Kejahatan pemerkosaan di negara kita semakin menjadi-jadi. Bahkan sekarang yang meresahkan masyarakat adalah banyaknya predator yang memangsa anak-anak sebagai objek pelampiasan nafsu bejatnya.
Kemajuan teknologi juga turut memperparah keadaan. Dengan bermodalkan telpon pintar banyak yang memanfaatkan untuk membuka situs bermuatan pornografi yang akhirnya malah mendorong buat meniru apa yang ditonton.
Pendekatan preventif yang dilakukan orang tua di rumah, guru di sekolah, ustadz di masjid atau penceramah agama di tempat ibadah lainnya, ternyata belum menuai hasil yang diharapkan.
Tindakan represif antara lain berupa memproses pelaku kejahatan seksual secara hukum, ternyata juga belum menimbulkan efek jera. Kuat dugaan hukuman yang dijatuhkan pada pelaku kejahatan terlalu ringan.

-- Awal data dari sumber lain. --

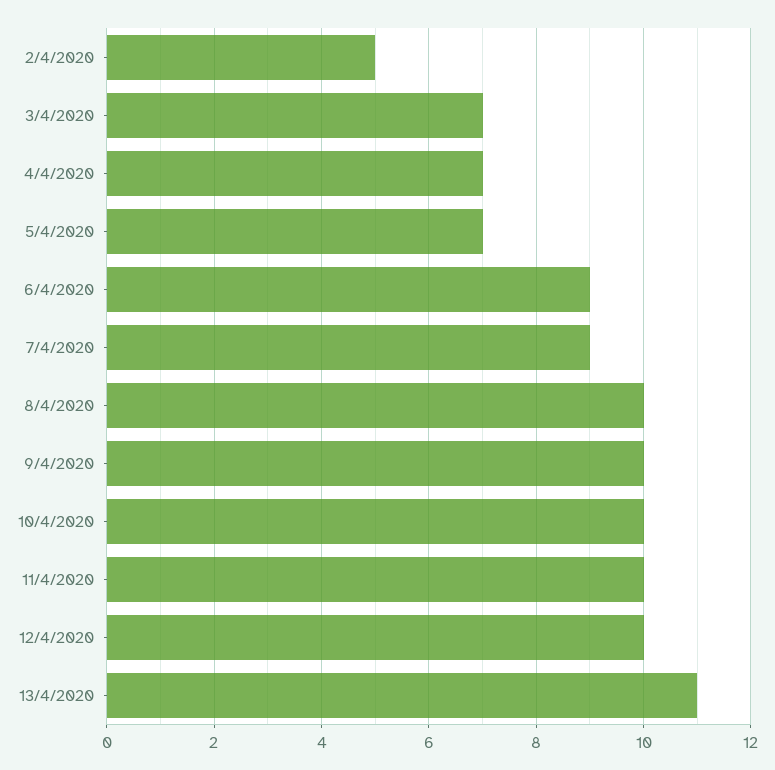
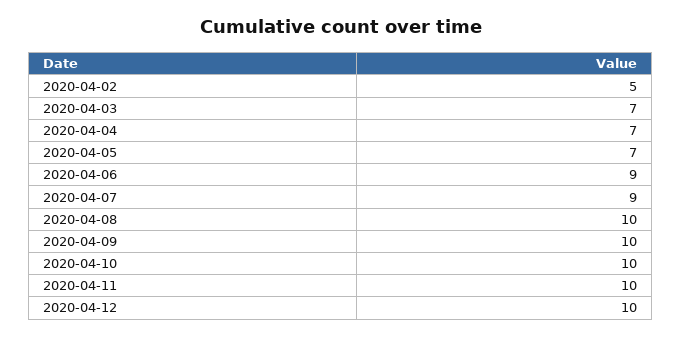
  {
    "2/4/2020": 5,
    "3/4/2020": 7,
    "4/4/2020": 7,
    "5/4/2020": 7,
    "6/4/2020": 9,
    "7/4/2020": 9,
    "8/4/2020": 10,
    "9/4/2020": 10,
    "10/4/2020": 10,
    "11/4/2020": 10,
-   "12/4/2020": 10,
+   "12/4/2020": 10
-   "13/4/2020": 11
  }

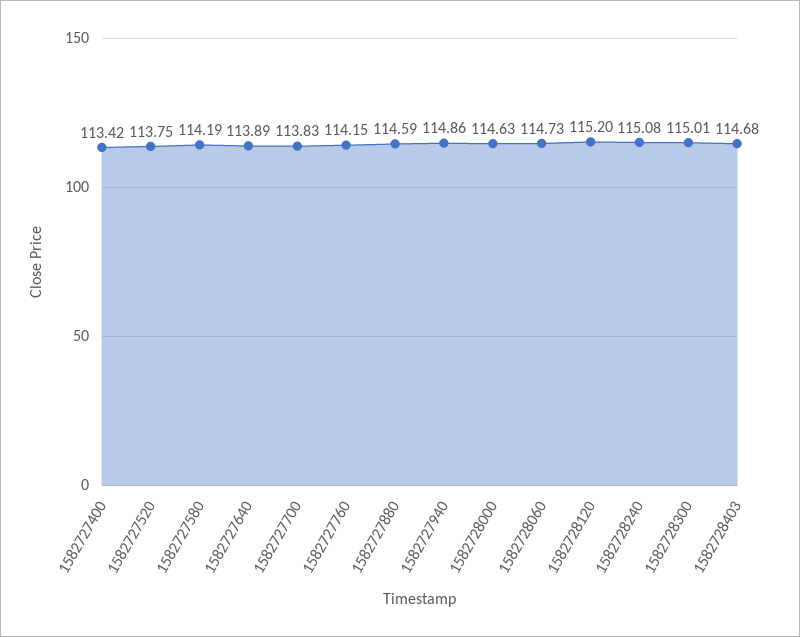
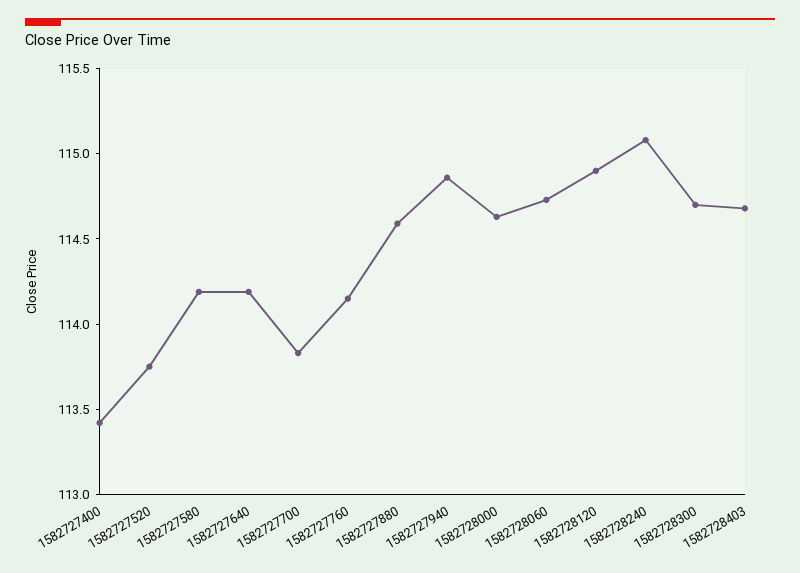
  {
    "1582727400": 113.42,
    "1582727520": 113.75,
    "1582727580": 114.19,
-   "1582727640": 113.89,
+   "1582727640": 114.2,
    "1582727700": 113.83,
    "1582727760": 114.15,
    "1582727880": 114.59,
    "1582727940": 114.86,
    "1582728000": 114.63,
    "1582728060": 114.73,
-   "1582728120": 115.2,
+   "1582728120": 114.9,
    "1582728240": 115.08,
-   "1582728300": 115.01,
+   "1582728300": 114.7,
    "1582728403": 114.68
  }

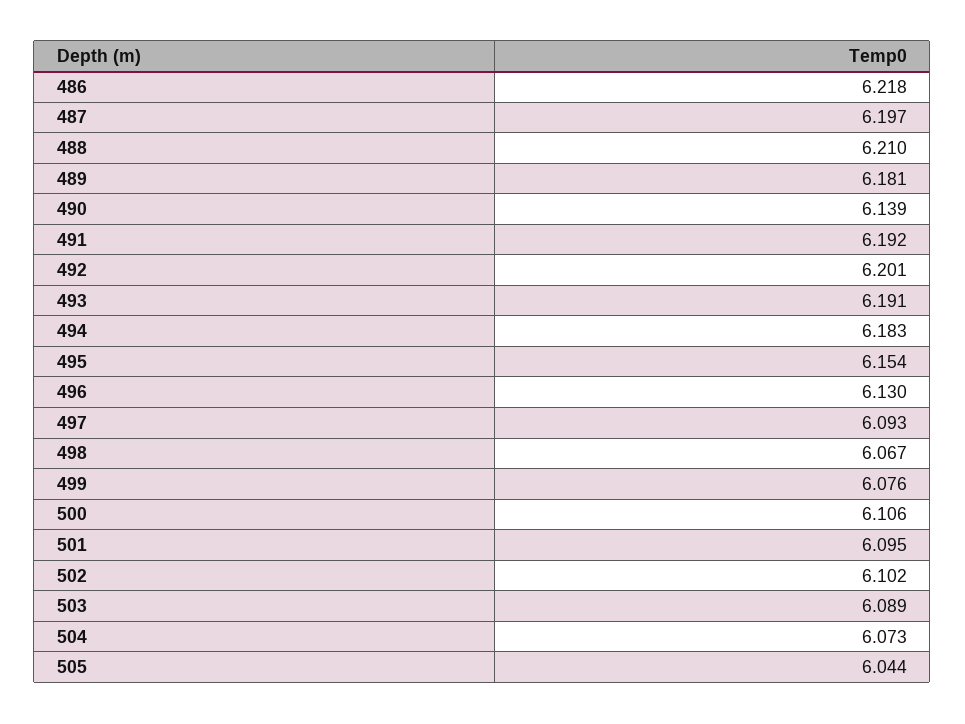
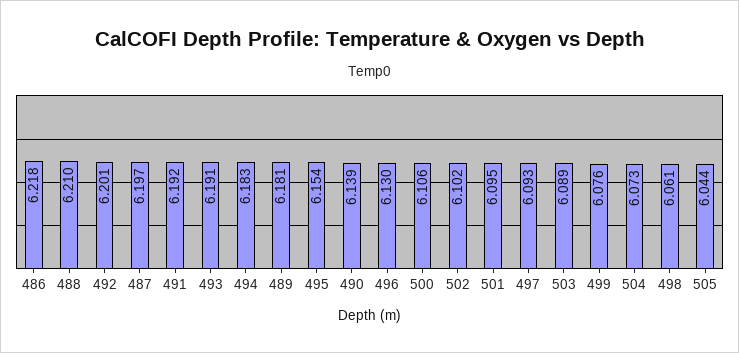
  {
    "486": 6.218,
    "487": 6.197,
    "488": 6.21,
    "489": 6.181,
    "490": 6.139,
    "491": 6.192,
    "492": 6.201,
    "493": 6.191,
    "494": 6.183,
    "495": 6.154,
    "496": 6.13,
    "497": 6.093,
-   "498": 6.067,
+   "498": 6.061,
    "499": 6.076,
    "500": 6.106,
    "501": 6.095,
    "502": 6.102,
    "503": 6.089,
    "504": 6.073,
    "505": 6.044
  }

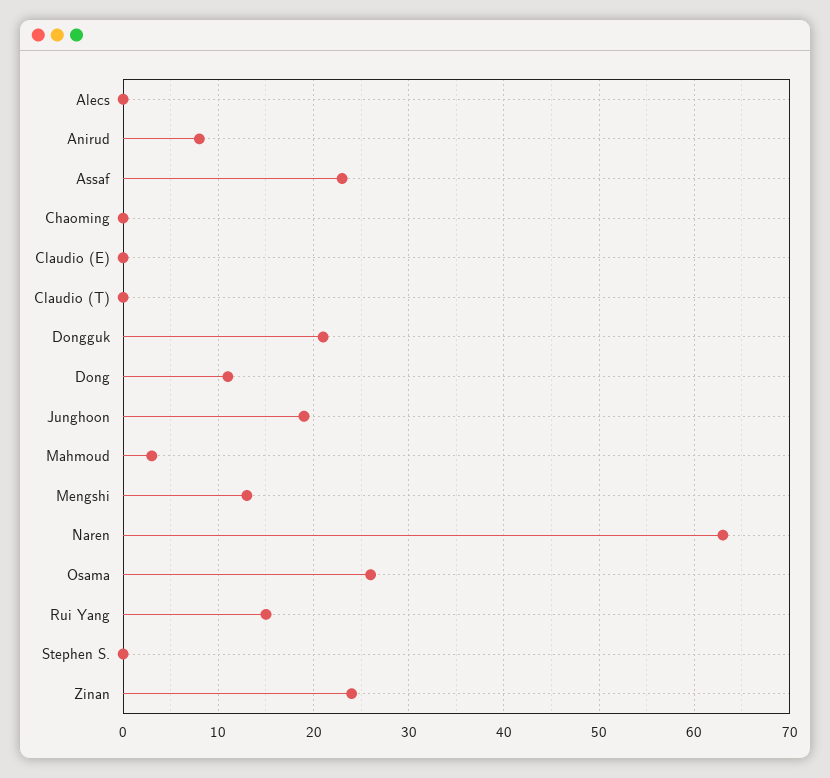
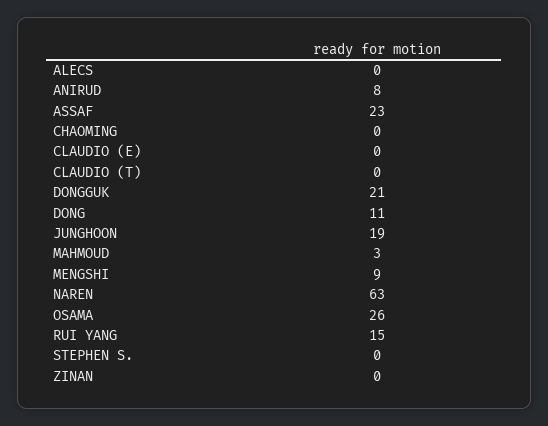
  {
    "Alecs": 0,
    "Anirud": 8,
    "Assaf": 23,
    "Chaoming": 0,
    "Claudio (E)": 0,
    "Claudio (T)": 0,
    "Dongguk": 21,
    "Dong": 11,
    "Junghoon": 19,
    "Mahmoud": 3,
-   "Mengshi": 13,
+   "Mengshi": 9,
    "Naren": 63,
    "Osama": 26,
    "Rui Yang": 15,
    "Stephen S.": 0,
-   "Zinan": 24
+   "Zinan": 0
  }

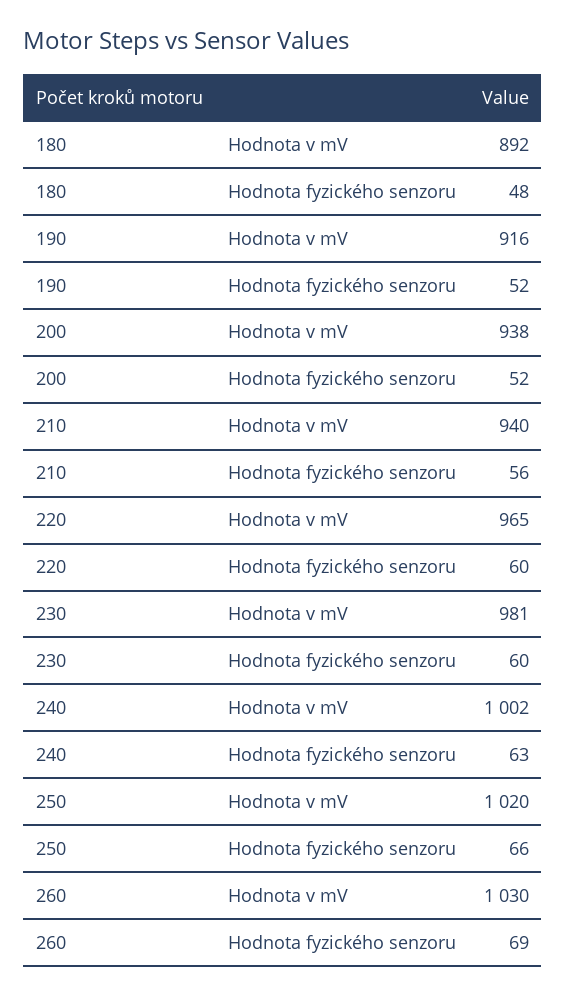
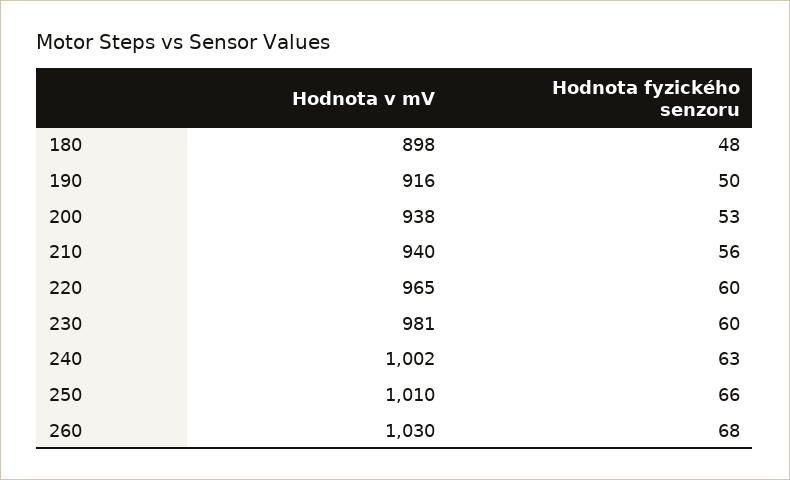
  {
    "180": {
-     "Hodnota v mV": 892,
+     "Hodnota v mV": 898,
      "Hodnota fyzického senzoru": 48
    },
    "190": {
      "Hodnota v mV": 916,
-     "Hodnota fyzického senzoru": 52
+     "Hodnota fyzického senzoru": 50
    },
    "200": {
      "Hodnota v mV": 938,
-     "Hodnota fyzického senzoru": 52
+     "Hodnota fyzického senzoru": 53
    },
    "210": {
      "Hodnota v mV": 940,
      "Hodnota fyzického senzoru": 56
    },
    "220": {
      "Hodnota v mV": 965,
      "Hodnota fyzického senzoru": 60
    },
    "230": {
      "Hodnota v mV": 981,
      "Hodnota fyzického senzoru": 60
    },
    "240": {
      "Hodnota v mV": 1002,
      "Hodnota fyzického senzoru": 63
    },
    "250": {
-     "Hodnota v mV": 1020,
+     "Hodnota v mV": 1010,
      "Hodnota fyzického senzoru": 66
    },
    "260": {
      "Hodnota v mV": 1030,
-     "Hodnota fyzického senzoru": 69
+     "Hodnota fyzického senzoru": 68
    }
  }

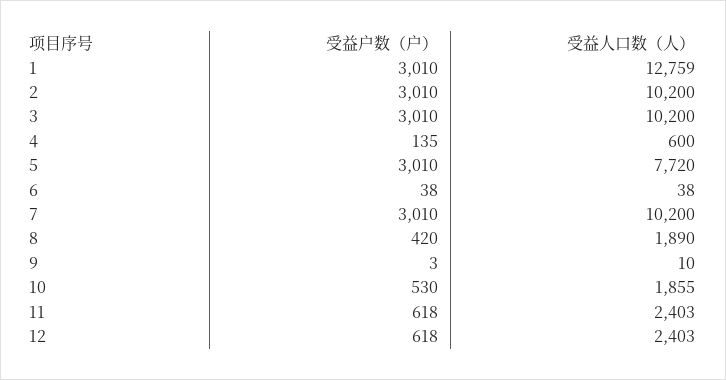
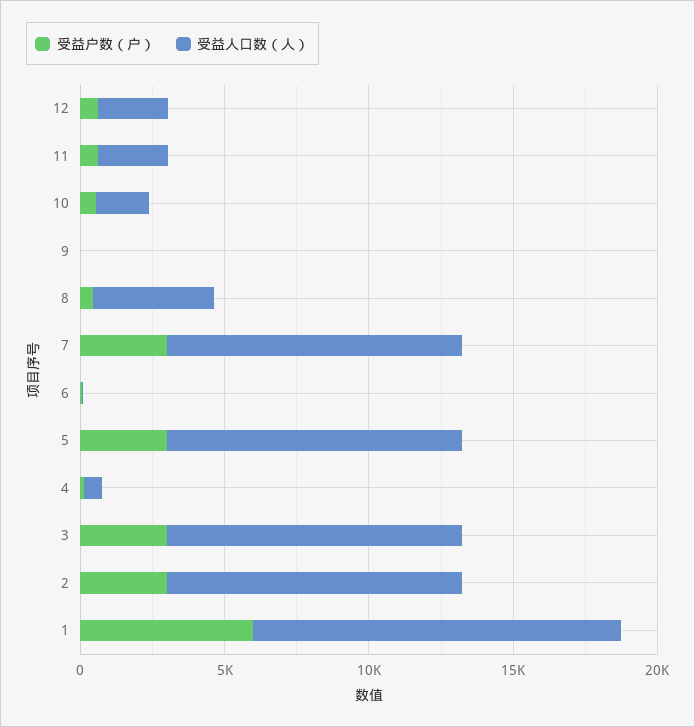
  {
    "受益户数（户）": {
-     "1": 3010,
+     "1": 6000,
      "2": 3010,
      "3": 3010,
      "4": 135,
      "5": 3010,
      "6": 38,
      "7": 3010,
      "8": 420,
      "9": 3,
      "10": 530,
      "11": 618,
      "12": 618
    },
    "受益人口数（人）": {
      "1": 12759,
      "2": 10200,
      "3": 10200,
      "4": 600,
-     "5": 7720,
+     "5": 10000,
      "6": 38,
      "7": 10200,
-     "8": 1890,
+     "8": 4000,
      "9": 10,
      "10": 1855,
      "11": 2403,
      "12": 2403
    }
  }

Nah, ada contoh menarik dari Pengadilan Negeri Kabupaten Mojokerto, Jawa Timur. Untuk pertama kalinya hakim yang menyidangkan kasus kejahatan seksual berani menjatuhkan vonis kebiri bagi pelaku pemerkosa, meskipun pihak penuntut dari kejaksaan tidak mencantumkan hukuman seperti itu.
Tribunnews.com (26/8/2019) menulis bahwa kasus yang berujung dengan pengebirian tersebut dilakukan oleh Muh Aris (20 tahun) seorang tukang las di Mojokerto. Aris terbukti melakukan pemerkosaan terhadap sembilan orang anak sejak tahun 2015 sampai berhasil diringkus pihak kepolisian 26 Oktober 2018 lalu.
Awalnya Aris dihukum kurungan selama 12 tahun penjara dan denda Rp 100 juta, subsider 6 bulan kurungan. Tapi kemudian juga dikenakan hukuman tambahan berupa kebiri kimia. Putusan ini sudah inkrah karena juga dikuatkan oleh putusan Pengadilan Tinggi Jawa Timur.
Dengan pengebirian maka hasrat seksual seseorang akan dihilangkan. Caranya bermacam-macam, ada yang melalui tindakan pembedahan dengan pengangkatan testis. Ada pula dengan injeksi bahan kimia untuk mengurangi tingkat hormon testosteron. Yang dipilih Pengadilan Negeri Kabupaten Mojokerto adalah jenis yang kedua.
Sekarang Kejaksaan Negeri Kabupaten Mojokerto masih mencari eksekutornya. Masalahnya di samping rumah sakit setempat belum pernah melakukannya, pihak Ikatan Dokter Indonesia (IDI) juga berpendapat bahwa hukuman kebiri itu bertentangan dengan etika kedokteran (kompas.com, 25/7/2016).
Ada lagi tanggapan yang kurang mendukung yakni dari Komisi Nasional Hak Asasi Manusia (Komnas HAM). Seorang komisioner di komnas tersebut Choirul Anam mengatakan, hukuman kebiri merupakan bagian hukuman fisik yang dilarang dalam konvensi antipenyiksaan yang telah diratifikasi (kompas.com, 26/8/2019).
Begitulah memang dilema penegakan hukum di negara kita. Di satu sisi, banyak pihak yang salut dan mengapresiasi keberanian hakim di Mojokerto dalam melalukan terobosan yang diyakini akan berdampak positif, mampu menimbulkan efek jera bagi pelaku atau yang berpotensi melakukan kejahatan seksual.